→ EXERCISE PASSAGE
• • •

While most are able to prove they have the brawn for the job, a beating in basic academics remains the most frequent snag for many JFB applicants.

"The men lack basic numeric and literacy skills which are required for the job. They have no idea what is happening in the country and simple parables such as 'a bird in the hand is worth ________?' they can't complete," says Acting Assistant Commissioner in charge of Area One in the JFB, Laurie Williams.

Just last week, while administering tests to Kingston applicants in its most recent recruitment drive, the JALGO vice-president said two of the applicants were "caught cheating on the 'GSAT' test," and they had to be disqualified from the exam. One of these applicants is said to have six O'Level passes while the other has five.

"If you look at the CXC people spelling, most of them have English and they can't spell. I don't know what is happening in the classroom," says the JALGO vice-president, "how can you spell the word 'survey' - S-E-R-V-E?"

• • •

→ DATA SECTION
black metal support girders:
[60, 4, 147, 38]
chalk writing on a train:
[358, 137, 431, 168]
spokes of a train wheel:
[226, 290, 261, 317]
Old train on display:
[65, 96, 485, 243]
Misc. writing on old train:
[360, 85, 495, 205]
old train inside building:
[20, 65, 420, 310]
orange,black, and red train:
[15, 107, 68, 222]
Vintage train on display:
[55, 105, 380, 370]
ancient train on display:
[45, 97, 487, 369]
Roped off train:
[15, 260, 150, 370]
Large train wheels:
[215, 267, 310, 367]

• • •

→ PROBLEM REQUIREMENTS
Answer these questions from the JFB recruitment passage:
(a) What position does Laurie Williams hold?
(b) How many Kingston applicants were caught cheating on the "GSAT" test?
(c) What spelling of "survey" does the JALGO vice-president give as an example?
The rows come from a different source than the text.

→ WRITTEN ANSWER
(a) Acting Assistant Commissioner in charge of Area One in the JFB
(b) Two
(c) S-E-R-V-E